§ **DOCUMENT SEGMENT**:

========================================

Vembanad Lake, the hub of backwater tourism in Kerala and the largest wetland system in the country, may cease to exist in another 50 years as climate change aggravates the complex threats posed by land use changes, according to a study conducted by the National Centre for Earth Science Studies (NCESS) here.

 

The study on the environmental management action plan for eco-restoration of the lake and its inflowing rivers found that urbanisation, pollution and reclamation had whittled down the water mass by 40 per cent in area and 65 per cent in depth.

 

Presenting the findings at a workshop on climate change here, former scientist Ajayakumar Varma, who led the study, said 55,000 hectares of backwaters had been reclaimed and converted into polders for paddy cultivation. The carrying capacity of the lake had gone down from 2.45 to 0.56 cubic km, registering a decline of 78 per cent, while the urban agglomeration had increased five times over the last 50 years.

 

The study found that the inflow of sediments to the lake had gone up over the years.

 

The study of the land use pattern in Vembanad revealed that the area under plantations had increased from 27 to 40 per cent during the period from 1976 to 2010, while the area under settlements increased from 13 to 30 per cent. The forested area had shrunk from 59 to 30 per cent during the period.

 

Dr.Varma said the spatial and temporal variation in the rainfall pattern pointed to the influence of climate change factors on the river flow and wetland ecosystem.

 

The Pampa, he said, needed seven to nine times more than the present river flow of four cubic metres per sec, while the Muvattupuzha would experience saline intrusion if the present flow of 45- 55 cu m/s went down to 25 cu m/s. The report said the indiscriminate exploitation of groundwater and the contamination of surface and groundwater systems was likely to trigger a water crisis in the area. The situation could be aggravated by the impact of sea level rise on coastal surface and ground water systems.

 

The report has recommended the conservation of natural regions and micro watershed based land and water conservation programmes to enhance the carrying capacity of water bodies.

========================================

§ **DATASET EXCERPTS**:
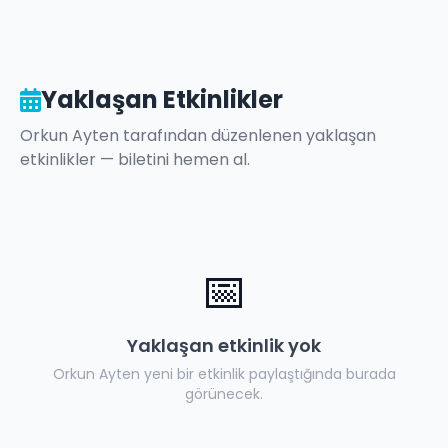
Yaklaşan Etkinlikler
Orkun Ayten
tarafından düzenlenen yaklaşan
etkinlikler — biletini hemen al.
📅
Yaklaşan etkinlik yok
Orkun Ayten
yeni bir etkinlik paylaştığında burada
görünecek.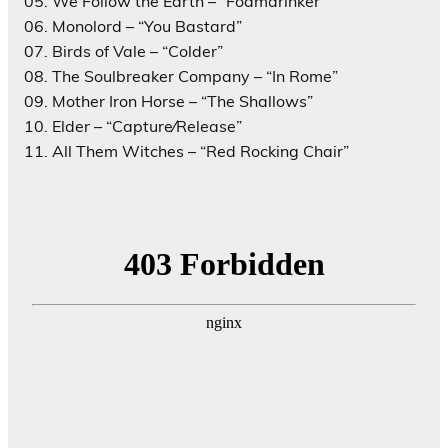
05. We Follow the Earth – “Foamdrinker”
06. Monolord – “You Bastard”
07. Birds of Vale – “Colder”
08. The Soulbreaker Company – “In Rome”
09. Mother Iron Horse – “The Shallows”
10. Elder – “Capture⁄Release”
11. All Them Witches – “Red Rocking Chair”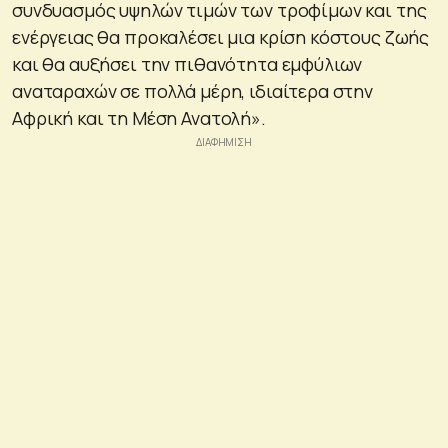
συνδυασμός υψηλών τιμών των τροφίμων και της
ενέργειας θα προκαλέσει μια κρίση κόστους ζωής
και θα αυξήσει την πιθανότητα εμφύλιων
αναταραχών σε πολλά μέρη, ιδιαίτερα στην
Αφρική και τη Μέση Ανατολή».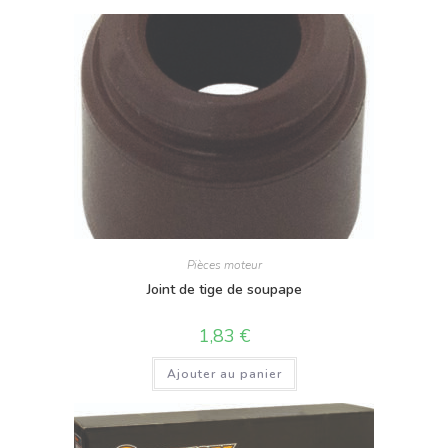
Pièces moteur
Joint de tige de soupape
1,83
€
Ajouter au panier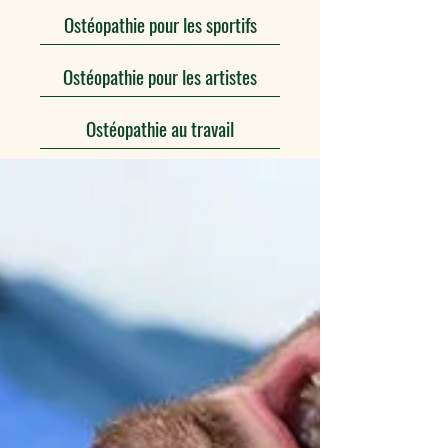
Ostéopathie pour les sportifs
Ostéopathie pour les artistes
Ostéopathie au travail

========================================

§ **TASK REQUIREMENTS**:
A - Please reproduce the passage of the Vembanad Lake article that begins at "The study of" and ends after "during the period.", swapping "plantations" for "cash crops".
B - Do these statements agree with the Vembanad Lake article? Answer yes or no for each, quoting the deciding words. (i) The study was carried out by the National Centre for Earth Science Studies. (ii) The forested area grew between 1976 and 2010. (iii) The carrying capacity of the lake fell by 78 per cent.
The listing has nothing to do with the Vembanad Lake article.

§ **ANSWERS IN ORDER**:
A -
The study of the land use pattern in Vembanad revealed that the area under cash crops had increased from 27 to 40 per cent during the period from 1976 to 2010, while the area under settlements increased from 13 to 30 per cent. The forested area had shrunk from 59 to 30 per cent during the period.

B -
(i) Yes: "according to a study conducted by the National Centre for Earth Science Studies (NCESS) here."
(ii) No: "The forested area had shrunk from 59 to 30 per cent during the period."
(iii) Yes: "The carrying capacity of the lake had gone down from 2.45 to 0.56 cubic km, registering a decline of 78 per cent"